Meng Xi's Notes: (Part 1) Introduction

Tan Mengxi

PureInsight | January 20, 2003

[] Kuo Shen, also known as Cunzhong Shen, was born in the ninth year of the Tiansheng Period, during the reign of Emperor Ren Zon of the Song Dynasty (1031 AD). His birthplace was Qiantang, or today's Hangzhou, in Zhejiang Province. At the age of thirty-three, he received the Jinshi degree, the highest honor of the Imperial government's official examination. He had the distinction of being a county official, the head of the national treasury, known as Sansishi, and the head of the Imperial Observatory in charge of observing the celestial phenomena and calculating the almanac. Kuo Shen was truly multi-talented and conducted research in many different fields. For example, he wrote several books to promote the development of agriculture and large-scale irrigation projects. Among these books were Five Theories of Water Banks for Paddy Fields and The Illustrated Design of Water Banks for Better Crops, where he proposed revolutionary designs for water banks for paddy fields. To help safeguard the territory of the Northern Song Dynasty, he compiled two military books know as Principles of Border Wall Construction and The Standard Battle Formations for Border Defense. In addition, Kuo Shen proposed the use of the unadulterated Gregorian calendar to replace the traditional lunar calendar based on the principles of Yin and Yang. The proposed calendar had many advantages, such as conforming to the course of celestial bodies, which facilitated agricultural planning.

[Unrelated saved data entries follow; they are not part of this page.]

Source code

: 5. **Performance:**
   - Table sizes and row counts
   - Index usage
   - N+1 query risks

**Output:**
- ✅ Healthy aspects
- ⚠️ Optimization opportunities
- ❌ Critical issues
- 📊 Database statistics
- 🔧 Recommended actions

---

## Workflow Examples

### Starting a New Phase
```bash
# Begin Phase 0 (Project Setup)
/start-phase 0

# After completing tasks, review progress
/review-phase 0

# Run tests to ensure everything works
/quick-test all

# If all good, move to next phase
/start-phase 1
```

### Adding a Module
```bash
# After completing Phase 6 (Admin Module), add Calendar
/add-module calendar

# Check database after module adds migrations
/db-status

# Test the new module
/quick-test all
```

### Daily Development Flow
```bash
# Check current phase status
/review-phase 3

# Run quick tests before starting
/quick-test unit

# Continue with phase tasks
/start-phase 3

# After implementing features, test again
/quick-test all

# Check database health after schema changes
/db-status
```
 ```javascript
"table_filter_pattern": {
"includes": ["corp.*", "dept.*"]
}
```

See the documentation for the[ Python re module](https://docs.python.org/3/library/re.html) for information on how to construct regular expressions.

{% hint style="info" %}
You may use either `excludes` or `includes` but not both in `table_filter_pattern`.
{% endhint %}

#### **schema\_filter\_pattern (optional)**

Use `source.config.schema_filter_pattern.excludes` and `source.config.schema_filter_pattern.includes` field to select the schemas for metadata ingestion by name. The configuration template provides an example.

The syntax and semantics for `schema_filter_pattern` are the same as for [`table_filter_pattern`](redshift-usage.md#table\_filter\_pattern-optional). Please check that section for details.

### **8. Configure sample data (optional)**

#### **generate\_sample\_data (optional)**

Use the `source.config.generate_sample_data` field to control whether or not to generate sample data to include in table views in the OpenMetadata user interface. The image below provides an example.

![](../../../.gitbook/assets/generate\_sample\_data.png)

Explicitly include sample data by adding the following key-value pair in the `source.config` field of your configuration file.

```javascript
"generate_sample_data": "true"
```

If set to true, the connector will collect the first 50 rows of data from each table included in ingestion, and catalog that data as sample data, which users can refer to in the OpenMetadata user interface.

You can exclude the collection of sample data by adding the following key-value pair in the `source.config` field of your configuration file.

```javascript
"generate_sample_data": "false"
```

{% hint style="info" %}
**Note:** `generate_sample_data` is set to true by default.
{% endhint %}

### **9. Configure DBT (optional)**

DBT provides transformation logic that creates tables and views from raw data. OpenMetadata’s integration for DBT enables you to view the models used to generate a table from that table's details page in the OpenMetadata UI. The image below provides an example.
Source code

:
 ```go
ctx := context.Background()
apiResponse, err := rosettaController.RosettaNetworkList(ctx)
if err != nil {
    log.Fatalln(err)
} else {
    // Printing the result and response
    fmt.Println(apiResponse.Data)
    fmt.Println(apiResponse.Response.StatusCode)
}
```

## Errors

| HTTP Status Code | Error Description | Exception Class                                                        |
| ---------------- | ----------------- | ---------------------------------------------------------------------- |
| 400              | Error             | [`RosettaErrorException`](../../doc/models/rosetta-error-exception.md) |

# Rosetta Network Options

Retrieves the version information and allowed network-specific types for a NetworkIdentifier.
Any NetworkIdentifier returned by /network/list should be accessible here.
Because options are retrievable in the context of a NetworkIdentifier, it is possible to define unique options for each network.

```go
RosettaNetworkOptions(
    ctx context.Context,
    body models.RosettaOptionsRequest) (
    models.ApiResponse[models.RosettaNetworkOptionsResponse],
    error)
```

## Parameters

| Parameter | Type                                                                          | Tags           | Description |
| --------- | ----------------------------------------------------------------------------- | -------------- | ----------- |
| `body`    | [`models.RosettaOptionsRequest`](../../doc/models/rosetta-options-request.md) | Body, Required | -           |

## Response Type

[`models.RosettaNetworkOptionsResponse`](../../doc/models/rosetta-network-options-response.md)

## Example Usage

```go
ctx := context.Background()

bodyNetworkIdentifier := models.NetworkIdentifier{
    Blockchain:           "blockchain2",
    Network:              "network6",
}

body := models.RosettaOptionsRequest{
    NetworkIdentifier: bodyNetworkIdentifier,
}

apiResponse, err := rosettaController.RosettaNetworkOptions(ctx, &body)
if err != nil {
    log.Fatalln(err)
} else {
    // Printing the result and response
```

In his later years, Kuo Shen compiled, at the Villa of Meng Xi, an internationally acclaimed masterpiece, Meng Xi's Notes, which is a complete collection of scientific accomplishments and theories prior to the Song Dynasty. This work encompasses the disciplines of astronomy, mathematics, physics, geography, geology, meteorology, biology, pharmacology, archaeology, linguistics, history, literature, music, painting, finance and economics. The first edition of Meng Xi's Notes had twenty-six chapters, but was later expanded to thirty to include three chapters of "Appendix Notes," as well as a chapter of "Subsequent Notes." There are seventeen categories in this book, including ancient practices, mysteries, extraordinary phenomena, proverbs and banter, miscellaneous notes, human affairs, dialectics, music, study of the eight diagrams (ba gua) in the Book of Changes (Yi Jing), government and politics, wisdom and authority, art and language, painting and calligraphy, technical skills, use of tools and opinions regarding medicine.